### Belge metni
Afganistan'dan Türkiye'ye yaşanan yoğun göçlerin sık sık konu olduğu bu günlerde, İran sineması 'Heiran' filmiyle mülteciliği, insani duyguları ve aşkı en saf, en derin haliyle anlatıyor.
İran sinemasının izlenmeye değer onlarca başyapıtından biri de şüphesiz 'mültecilik, kimlik, aşk ve masumiyet' temaları ile çaresizliği ilmek ilmek işleyen 'Heiran' (Heyran) filmi.
Afganistan'dan Türkiye'ye yaşanan yoğun göçlerin sık sık konu olduğu bu günlerde, İran sineması Afgan mülteciliği, insani duyguları ve aşkı en saf ve derin haliyle ele alıyor.

### Görev tanımı
Yukarıdaki Heiran filmiyle ilgili metni hiçbir şeyini değiştirmeden baştan sona tekrar yaz.

### Kayıtlar
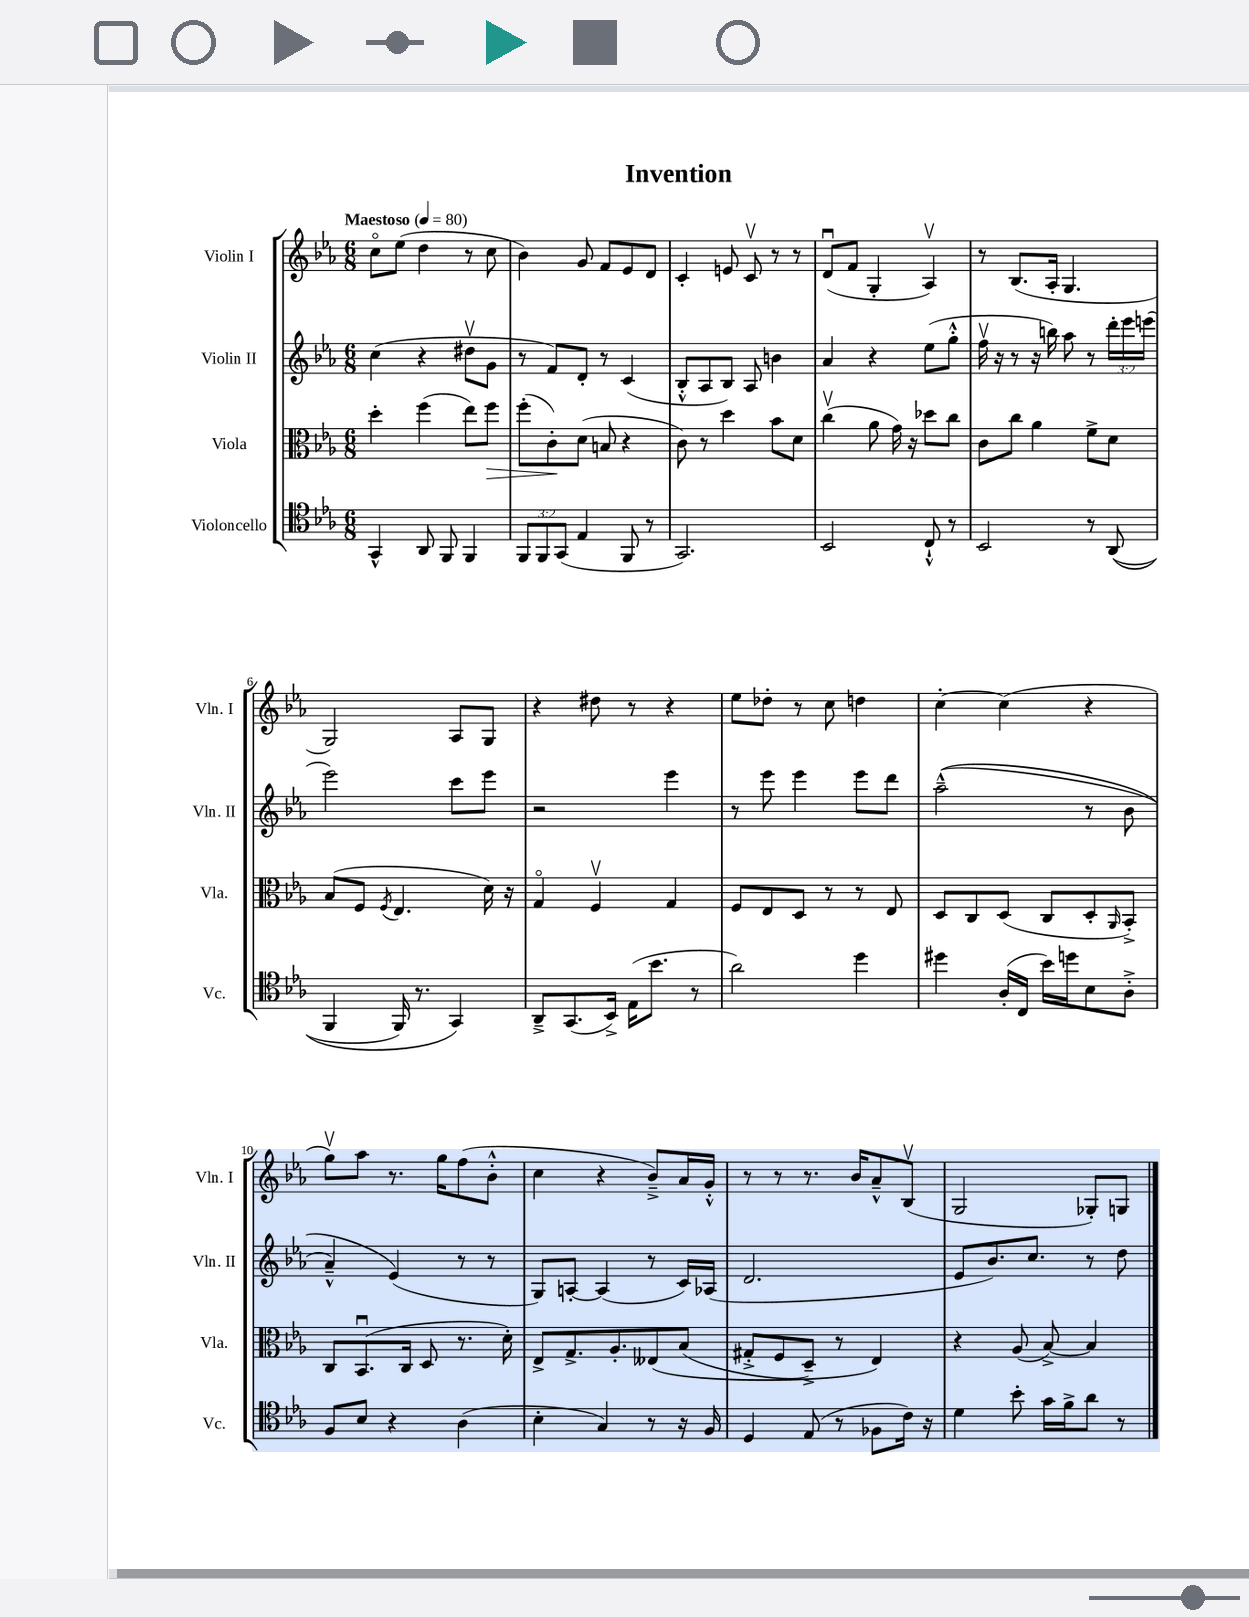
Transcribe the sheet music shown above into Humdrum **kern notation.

**kern	**kern	**dynam	**kern	**kern
*part4	*part3	*part3	*part2	*part1
*staff4	*staff3	*staff3	*staff2	*staff1
*I"Violoncello	*I"Viola	*	*I"Violin II	*I"Violin I
*I'Vc.	*I'Vla.	*	*I'Vln. II	*I'Vln. I
*clefC4	*clefC3	*	*clefG2	*clefG2
*k[b-e-a-]	*k[b-e-a-]	*	*k[b-e-a-]	*k[b-e-a-]
*M6/8	*M6/8	*	*M6/8	*M6/8
*MM80	*MM80	*	*MM80	*MM80
=1	=1	=1	=1	=1
!	!	!	!	!LO:TX:a:B:t=Maestoso
4GG^^/	4dd'\	.	(4cc\	8cc\L
.	.	.	.	(8ee-\J
8AA-/	(4ff\	.	4r	4dd\
8FF/	.	.	.	.
4FF/	8ee-\L)	.	8dd#Xv\L	8r
!	!	!LO:HP:b	!	!
.	8ff\J	>	8g\J	8cc\
=2	=2	=2	=2	=2
12FF/L	(8ff'\L	.	8r	4b-\)
12FF/	.	.	.	.
.	8c'\)	.	8f/L)	.
(12GG/J	.	.	.	.
4E-/	(8d\J	]	8d'/J	8g/
.	8Bn/	.	8r	8f/L
8FF/	4r	.	(4c/	8e-/
8r	.	.	.	8d/J
=3	=3	=3	=3	=3
2.GG/)	8c\)	.	8B-'^^/L	4c'/
.	8r	.	8A-/	.
.	4dd\	.	8B-/J)	8en/
.	.	.	8A-/	8cv/
.	8b-\L	.	4bn\	8r
.	8d\J	.	.	8r
=4	=4	=4	=4	=4
2BB-/	(4ccv\	.	4a-/	(8du/L
.	.	.	.	8f/J
.	8a-\	.	4r	4G'/
.	16g\)	.	.	.
.	16r	.	.	.
8C`^^/	8dd-X\L	.	(8ee-\L	4A-v/)
8r	8cc\J	.	8gg'^^\J	.
=5	=5	=5	=5	=5
2BB-/	8c\L	.	16ffv\	8r
.	.	.	16r	.
.	8cc\J	.	8r	(8.B-/L
.	4a-\	.	16r	.
.	.	.	16bbn\)	16A-'/Jk
.	.	.	8aa-\	4.G/
8r	8f^\L	.	8r	.
((8AA-/	8d\J	.	24ddd'\LL	.
.	.	.	24eee-\	.
.	.	.	(24eeen\JJ	.
!!LO:LB:g=z
=6	=6	=6	=6	=6
4FF/	(8B-/L	.	2eee-\)	2G/)
.	8F/J	.	.	.
.	8qF/	.	.	.
16FF/)	4.E-/	.	.	.
8.r	.	.	.	.
4GG/)	.	.	8ccc\L	8A-/L
.	16d\)	.	8eee-\J	8G/J
.	16r	.	.	.
=7	=7	=7	=7	=7
8AA-~^/L	4G/	.	2r	4r
(8.GG/	.	.	.	.
.	4Fv/	.	.	8dd#X\
16BB-^/Jk)	.	.	.	.
(16E-\KL	.	.	.	8r
8.b-\J	.	.	.	.
.	4G/	.	4eee-\	4r
8r	.	.	.	.
=8	=8	=8	=8	=8
2a-\)	8F/L	.	8r	8ee-\L
.	8E-/	.	8eee-\	8dd-X'\J
.	8D/J	.	4eee-\	8r
.	8r	.	.	8cc\
4dd\	8r	.	8eee-\L	4ddn\
.	8E-/	.	8ddd\J	.
=9	=9	=9	=9	=9
4dd#X\	8D/L	.	((2aa-~^^\	[4cc'\
.	8C/	.	.	.
(16A-'/LL	(8D/J	.	.	(4cc\]
16C/JJ	.	.	.	.
16b-\LL)	8C/L	.	.	.
16ddn\J	.	.	.	.
8B-\	8D'/	.	8r	4r
.	16qqAA-/	.	.	.
8A-'^\J	8BB-'^/J)	.	8b-\	.
!!LO:LB:g=z
=10	=10	=10	=10	=10
8F/L	8C/L	.	4a-~^^/)	8ggv\L)
8B-/J	(8.BB-u/	.	.	8aa-\J
4r	.	.	(4e-/)	8.r
.	16C/Jk	.	.	.
.	8D/	.	.	.
.	.	.	.	16gg\KL
(4A-\	8.r	.	8r	(8ff\
.	.	.	8r	8b-'^^\J
.	16d'\)	.	.	.
=11	=11	=11	=11	=11
4B-'\	8E-^/L	.	8G/L)	4cc\
.	8.G^/	.	[8An'/J	.
4G/)	.	.	(4A/]	4r
.	8.A-'/	.	.	.
8r	(8E--X/	.	8r	8b-~^/L)
16r	(8B-/J	.	16c/LL)	16a-/L
16F/	.	.	(16A-X/JJ	16g'^^/JJ
=12	=12	=12	=12	=12
4D/	8G#X'^/L	.	2.d/	8r
.	8F/	.	.	8r
(8E-/	8D~^/J)	.	.	8.r
8r	8r	.	.	.
.	.	.	.	16b-/KL
8F-X\L	4E-/)	.	.	8a-~^^/
16c\Jk)	.	.	.	(8B-v/J
16r	.	.	.	.
=13	=13	=13	=13	=13
4d\	4r	.	8e-/L	2G/
.	.	.	8.b-/)	.
8b-'\	(8A-/	.	.	.
.	.	.	8.cc/J	.
16g\LL	[8B-^/)	.	.	.
16f^\J	.	.	.	.
8a-\J	4B-/]	.	8r	8G-X'/L)
8r	.	.	8dd\	8Gn/J
==	==	==	==	==
*-	*-	*-	*-	*-
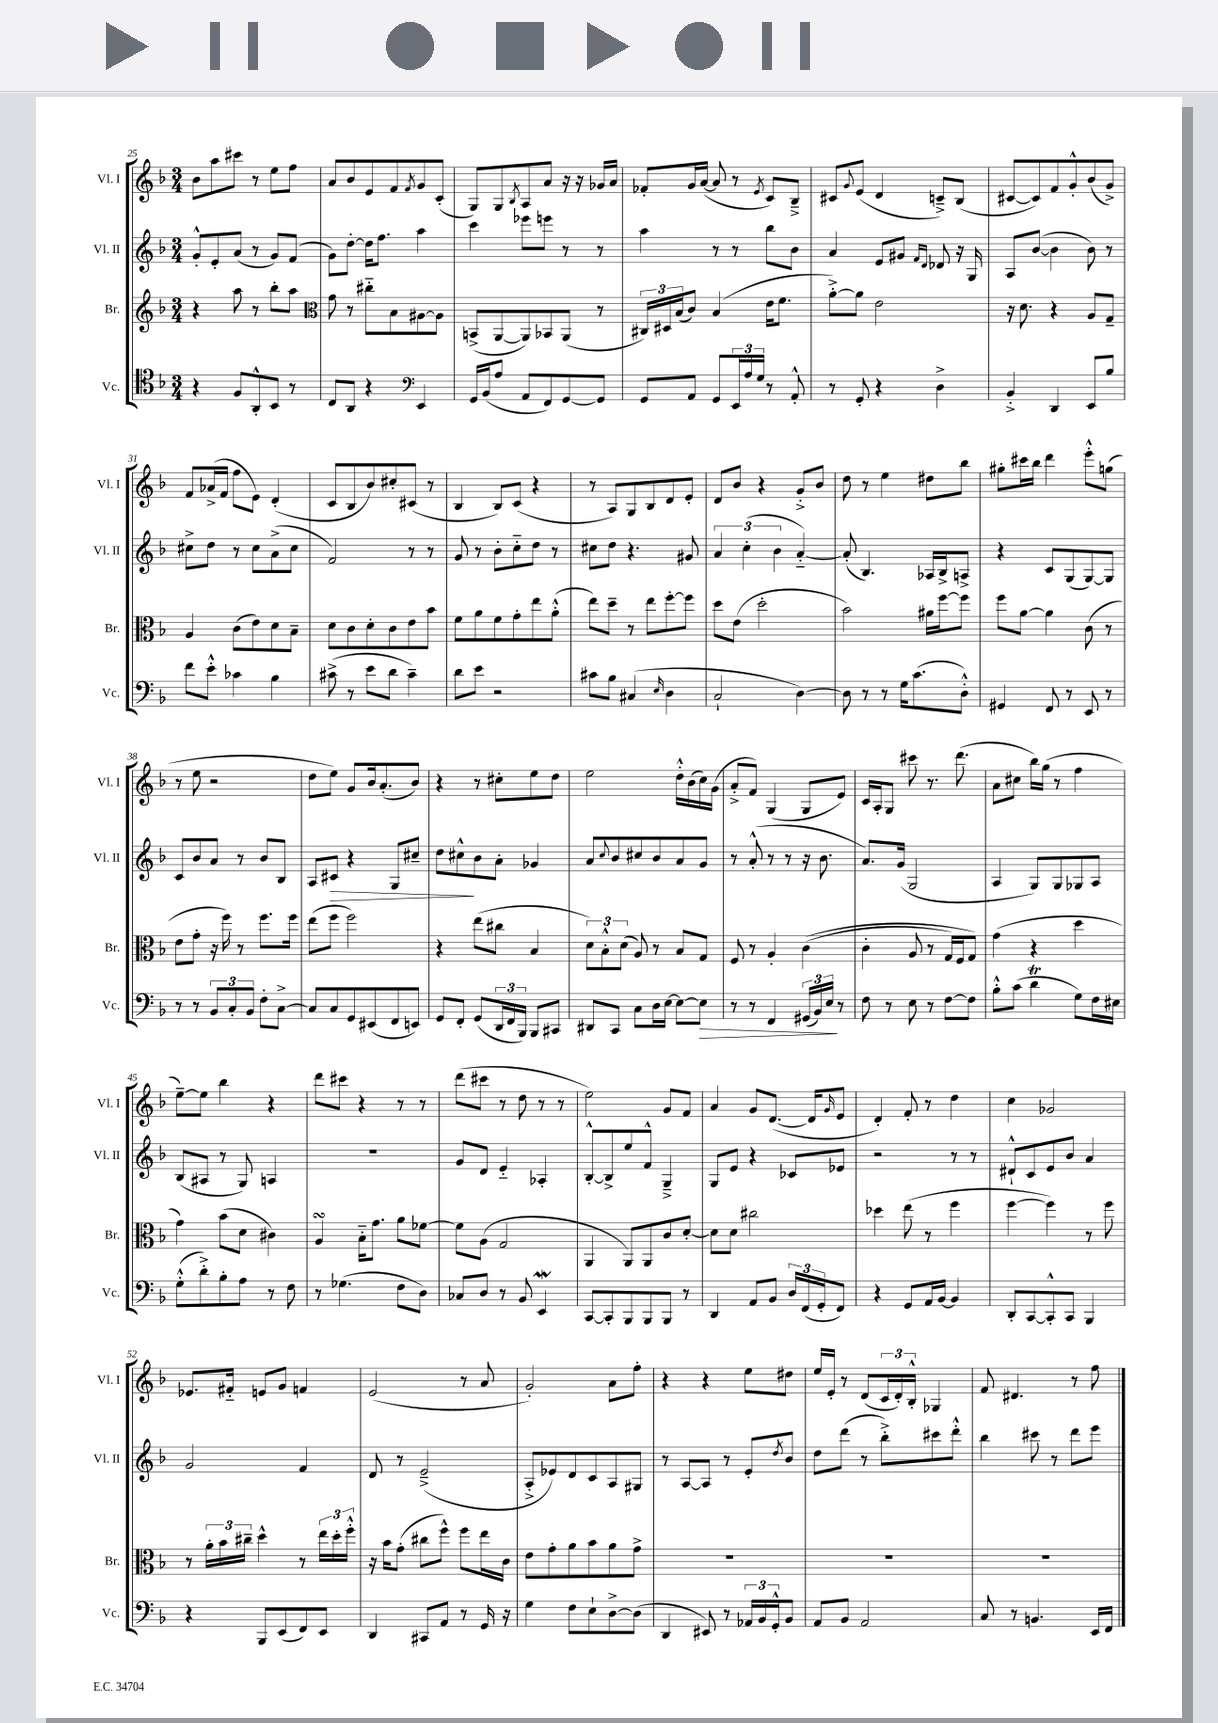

### Yanıt
Afganistan'dan Türkiye'ye yaşanan yoğun göçlerin sık sık konu olduğu bu günlerde, İran sineması 'Heiran' filmiyle mülteciliği, insani duyguları ve aşkı en saf, en derin haliyle anlatıyor.
İran sinemasının izlenmeye değer onlarca başyapıtından biri de şüphesiz 'mültecilik, kimlik, aşk ve masumiyet' temaları ile çaresizliği ilmek ilmek işleyen 'Heiran' (Heyran) filmi.
Afganistan'dan Türkiye'ye yaşanan yoğun göçlerin sık sık konu olduğu bu günlerde, İran sineması Afgan mülteciliği, insani duyguları ve aşkı en saf ve derin haliyle ele alıyor.